En mi columna de esta semana (“Voto razonado”, 12 abril 2014), discuto los misterios de la controversial “Ley seca” que será implementada durante la semana santa en la Ciudad de México.
El miércoles 9 de abril, con motivo de la “festividad religiosa de Semana Santa” de este año, el Gobierno del Distrito Federal ordenó implementar “ley seca” en ocho delegaciones de la ciudad del jueves 17 al domingo 20 de abril. Las delegaciones que así lo solicitaron fueron: Álvaro Obregón, Azcapotzalco, Cuajimalpa de Morelos, Gustavo A. Madero, Iztapalapa, Miguel Hidalgo, Tláhuac y Xochimilco. Dos días después, el acuerdo gubernamental fue modificado para incluir también a la delegación Cuauhtémoc y exceptuar de esta prohibición la venta y consumo de bebidas alcohólicas al interior de restaurantes, hoteles y bares.
¿Con qué fin se prohibiría la venta y consumo de bebidas alcohólicas? Según el acuerdo publicado ayer en la Gaceta Oficial del Distrito Federal: la “prevención de posibles actos que pudieran trastornar dichos eventos y consecuentemente salvaguardar la integridad física de participantes y público en general”. ¿Se trata de una medida sensata? Una justificación posible de esta medida sería la de tratar de reducir los accidentes automovilísticos o, bien, la violencia de distintos tipos durante la Semana Santa.
Un primer misterio es que, al parecer, no hay evidencia de que en años recientes la Semana Santa en la Ciudad de México sea un período particularmente peligroso en tales delegaciones, como bien ilustró José Merino (Más por Más, 11 abril 2014). Quizás en este año en particular el Gobierno del DF sabe algo que los demás desconocemos, en cuyo caso bien harían en informarnos sobre la amenaza latente detrás del consumo de alcohol justamente en Semana Santa y en ciertas delegaciones, pero no en otras.
Otro misterio de la inusual medida es que no resulta nada fácil explicar por qué, al final de cuentas, el consumo de alcohol en restaurantes y bares no sea tan peligroso como la compra de alcohol en una tienda de autoservicio.
Un tercer misterio de la ley seca en ciertas delegaciones y establecimientos es el trato desigual que implica para los habitantes de una delegación u otra, o bien de una colonia u otra, o de cierto poder adquisitivo y otro.
¿Cuál es el problema que se pretende remediar con una la ley seca de 96 horas en nueve de 16 delegaciones de una ciudad que recibe gran cantidad de turistas en Semana Santa? ¿Qué tan eficaz es el reducir el consumo de alcohol en una ciudad poco congestionada durante días feriados?
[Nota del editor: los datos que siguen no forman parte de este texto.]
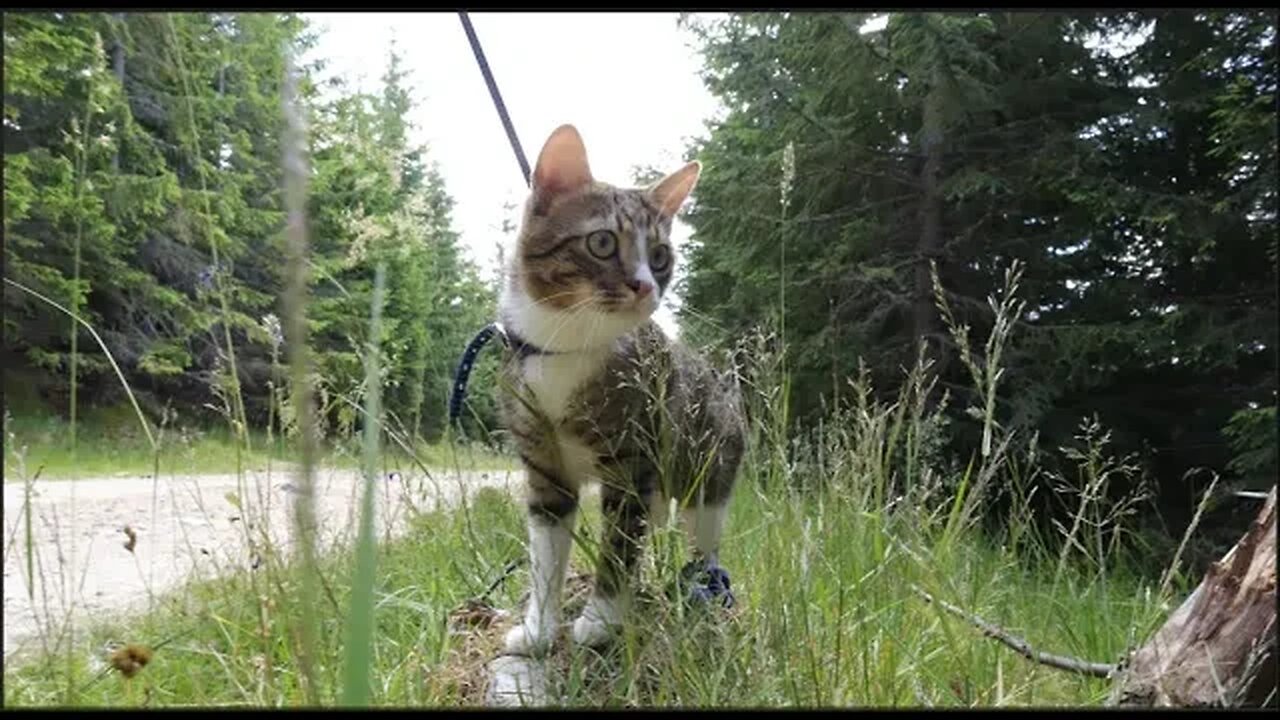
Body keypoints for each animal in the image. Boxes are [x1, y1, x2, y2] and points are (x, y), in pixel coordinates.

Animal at [494, 124, 747, 655]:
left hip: (705, 471)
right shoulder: (544, 469)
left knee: (701, 539)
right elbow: (546, 556)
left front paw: (601, 619)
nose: (646, 286)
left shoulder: (633, 459)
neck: (566, 346)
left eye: (660, 256)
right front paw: (539, 630)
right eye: (603, 242)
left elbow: (618, 543)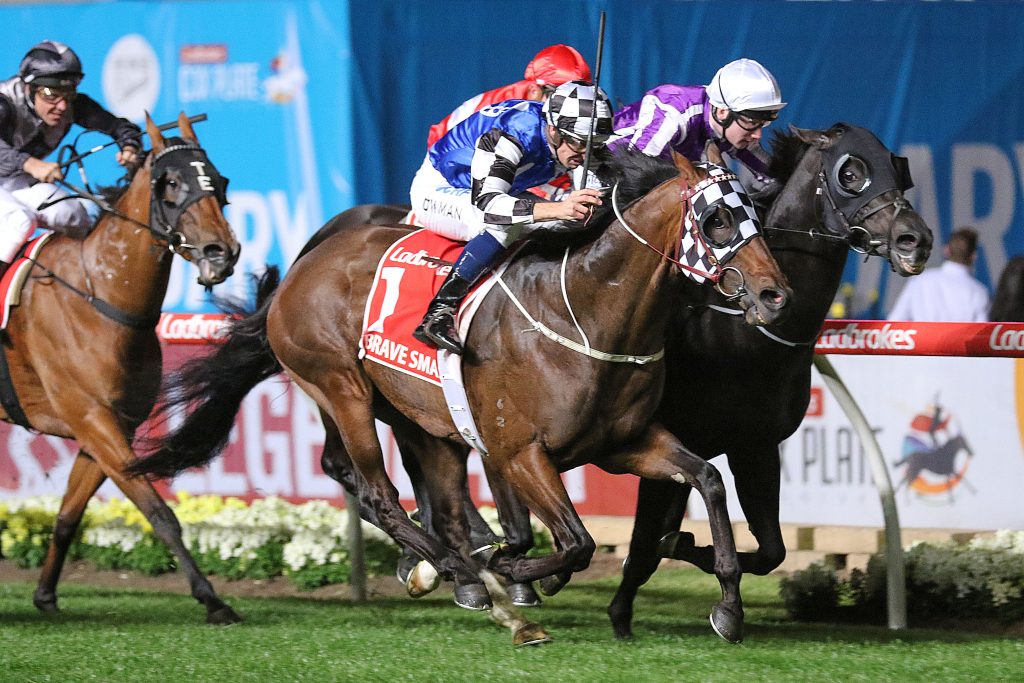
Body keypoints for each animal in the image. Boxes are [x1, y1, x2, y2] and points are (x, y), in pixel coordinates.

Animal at [3, 113, 242, 624]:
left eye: (219, 181)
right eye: (170, 183)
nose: (221, 252)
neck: (99, 293)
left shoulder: (108, 428)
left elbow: (67, 516)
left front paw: (46, 595)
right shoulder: (92, 419)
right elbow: (160, 513)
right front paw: (212, 599)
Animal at [129, 149, 793, 644]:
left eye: (756, 216)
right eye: (717, 220)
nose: (774, 295)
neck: (588, 312)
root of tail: (302, 264)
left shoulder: (625, 442)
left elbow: (707, 477)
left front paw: (728, 605)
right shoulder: (520, 452)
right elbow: (575, 542)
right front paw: (513, 568)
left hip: (415, 416)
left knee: (409, 493)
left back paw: (462, 572)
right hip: (341, 387)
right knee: (379, 492)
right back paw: (461, 573)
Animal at [605, 123, 933, 639]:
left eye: (898, 167)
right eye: (851, 173)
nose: (913, 240)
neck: (737, 336)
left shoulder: (755, 446)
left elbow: (771, 550)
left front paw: (688, 551)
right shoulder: (660, 439)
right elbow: (641, 547)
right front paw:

En una semana más habrá pasado esta la ley seca y la controversia en torno a ella. Pero varios problemas de fondo no desaparecerán tan fácilmente. No se trata, por supuesto, de oponerse a todas y cualquier medida de intervención gubernamental. Podría decirse que el alcoholímetro también invade libertades individuales de manera importante. Pero frente a ese argumento hay evidencia cuantificable de una disminución de accidentes con conductores en estado de embriaguez.
A decir de muchos, de un tiempo a la fecha la Ciudad de México ha dado varias señales de estar a la vanguardia en la promoción de ciertos derechos y otras medidas: pensemos en la despenalización del aborto, la legalización de matrimonios de un mismo sexo, el acceso subsidiado a bicicletas o las más recientes iniciativas para legalizar el consumo de mariguana. ¿Cuál es la coherencia de que gobiernos autodenominados progresistas o de izquierda apoyen todas esas medidas al tiempo que restringen la venta y consumo de bebidas alcohólicas y retiran los saleros de las mesas en restaurantes?
¿Cuáles de estas medidas son paternalistas y cuáles no tanto? ¿En qué medida necesitamos que el gobierno proteja a sus habitantes de sus propias decisiones? ¿Qué tipo de intervenciones gubernamentales se justifican y cuáles no tanto? Argumentar que en ciertas condiciones los ciudadanos actúan irracionalmente o bien ignoran lo que más les conviene para su bienestar no basta para justificar una intervención gubernamental paternalista. Después de todo, si los ciudadanos son tan irracionales, los políticos y sus políticas públicas, también pueden serlo.